5.2. Tenir compte des images proposées par le particulier

Les réponses que l’enquêté apporte aux questions du démarcheur sont précieuses. Au-delà des informations concrètes qu’il donne, par exemple, sur la composition de son foyer ou les ouvrages qu’il possède 454 , le particulier produit un discours, et ce discours propose une image de lui-même. En tant que destinataire de ce discours, le vendeur est en mesure de se faire une représentation de son interlocuteur 455 . L’image qu’il peut se faire de lui est un atout indispensable à sa démarche.

‘Il est évident que pour tenir un discours sur n’importe quel sujet, il faut en avoir une idée, s’en être fait une certaine représentation.

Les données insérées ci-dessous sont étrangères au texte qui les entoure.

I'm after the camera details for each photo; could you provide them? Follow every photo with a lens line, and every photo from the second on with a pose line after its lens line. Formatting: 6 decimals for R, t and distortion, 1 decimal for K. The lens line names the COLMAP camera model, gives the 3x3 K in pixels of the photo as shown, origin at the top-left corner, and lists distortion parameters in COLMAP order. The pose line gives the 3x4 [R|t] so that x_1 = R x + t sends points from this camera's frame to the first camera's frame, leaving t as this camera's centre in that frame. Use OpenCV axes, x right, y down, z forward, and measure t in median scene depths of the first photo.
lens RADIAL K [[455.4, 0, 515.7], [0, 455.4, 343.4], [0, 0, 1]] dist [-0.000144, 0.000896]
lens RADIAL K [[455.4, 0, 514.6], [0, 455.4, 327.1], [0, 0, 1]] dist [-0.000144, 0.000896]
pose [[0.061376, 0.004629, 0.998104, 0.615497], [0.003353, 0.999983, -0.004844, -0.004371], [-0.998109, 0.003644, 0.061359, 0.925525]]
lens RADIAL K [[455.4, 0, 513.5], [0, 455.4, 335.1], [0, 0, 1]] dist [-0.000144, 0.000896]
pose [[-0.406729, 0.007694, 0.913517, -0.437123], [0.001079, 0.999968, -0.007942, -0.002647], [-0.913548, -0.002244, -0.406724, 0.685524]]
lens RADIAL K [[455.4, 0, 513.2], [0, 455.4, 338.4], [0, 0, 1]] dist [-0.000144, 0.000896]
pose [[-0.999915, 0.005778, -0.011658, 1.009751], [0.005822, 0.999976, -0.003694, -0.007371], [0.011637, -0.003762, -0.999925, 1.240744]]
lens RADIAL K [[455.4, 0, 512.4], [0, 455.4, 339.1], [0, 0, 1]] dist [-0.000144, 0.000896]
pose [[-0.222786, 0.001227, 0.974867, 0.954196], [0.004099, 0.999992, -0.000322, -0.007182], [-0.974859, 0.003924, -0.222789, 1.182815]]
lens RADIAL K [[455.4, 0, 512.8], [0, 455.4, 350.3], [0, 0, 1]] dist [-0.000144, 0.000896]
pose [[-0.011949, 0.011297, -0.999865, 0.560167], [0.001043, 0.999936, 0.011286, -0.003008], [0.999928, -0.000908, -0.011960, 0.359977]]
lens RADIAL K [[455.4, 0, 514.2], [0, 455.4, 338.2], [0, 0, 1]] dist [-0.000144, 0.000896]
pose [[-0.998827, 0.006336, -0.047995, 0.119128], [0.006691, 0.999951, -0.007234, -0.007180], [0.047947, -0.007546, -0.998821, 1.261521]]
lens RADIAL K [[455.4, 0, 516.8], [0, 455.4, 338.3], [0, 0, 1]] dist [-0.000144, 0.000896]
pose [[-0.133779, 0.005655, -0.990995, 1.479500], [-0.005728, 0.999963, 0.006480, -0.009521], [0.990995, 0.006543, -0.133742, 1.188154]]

D’autre part, les postulats qui précèdent montrent qu’il faut aussi avoir ou se faire une représentation de celui auquel on s’adresse. (Grize, 1990 : 33)’

Certes, cette représentation ne passe pas exclusivement par le discours mais il est un des éléments qui participe à ce que Lipiansky nomme le processus d’attribution :

‘(…) celui-ci « consiste à émettre un jugement, à inférer “quelque chose”, une intuition, une qualité, un sentiment sur son état ou sur l’état d’un autre individu, à partir d’un objet, d’une disposition spatiale, d’un geste, d’une humeur » (Moscovici, 1972, p. 60) . C’est dire qu’en dehors de la catégorie d’appartenance, c’est à partir de certaines caractéristiques perçues, associées au physique, à la tenue, aux comportements, au discours de la personne que vont être inférés des traits psychologiques qui lui sont attribués. (Lipiansky, 1992 : 204) 456

Ces traits psychologiques vont servir la démarche puisque la représentation que le vendeur se fait de l’autre est déterminante. Pour atteindre son objectif commercial, il ne peut appliquer une démarche fixe donc impersonnelle sans l’adapter à chacun de ses interlocuteurs. Ainsi, même si « on ne se représente jamais une personne, mais certains de ses aspects : ses savoirs, ses desseins, ses valeurs. » (Grize, 1990 : 33), l’accès à la personnalité du particulier est essentiel. Il permet au vendeur d’ajuster sa démarche et son propre discours à l’autre (5.2.1.), et le fait qu’il n’ait qu’un accès restreint à sa personnalité est rapidement compensé puisque les thèmes qu’il soumet au jugement de l’enquêté sont soigneusement choisis pour apporter une information principale : savoir quel client potentiel représente le particulier (5.2.2.).

Notes
454.

Nous considérerons sous le point 5.2.2. l’importance qu’ont ces informations dans la démarche commerciale. Elles permettent de cerner quel produit est susceptible d’intéresser le client potentiel que représente le particulier.

455.

Nous empruntons ici la terminologie de Grize qui différencie les notions de « représentation » et d’« image » en ces termes : « orateur et auditeur ont des représentations et le discours propose des images » (Grize, 1990 : 33). Dans une autre perspective (dite « sémiolinguistique »), Charaudeau (1983) « distingue le JE communiquant , sujet “réel”, et le JE énonciatif, image du sujet construite dans et par son énonciation. » (Vion, 1992 : 87).

456.

L’expression « catégorie d’appartenance » fait référence au processus de catégorisation qui se trouve à la base du mécanisme d’attribution. Lipiansky indique que « c’est souvent à partir de la classification d’un individu dans une catégorie sociale déterminée (comme le sexe, l’âge, la profession, le groupe ethnique, la croyance idéologique…) que lui sont conférés certains traits plus ou moins stéréotypés : « les sujets feront, dans cette optique, des attributions à autrui en fonction de la représentation cognitive qu’ils ont de la catégorie d’appartenance de cet alter. » (J.-C. Deschamps, 1977, p. 12) » (Lipiansky, 1992 : 204).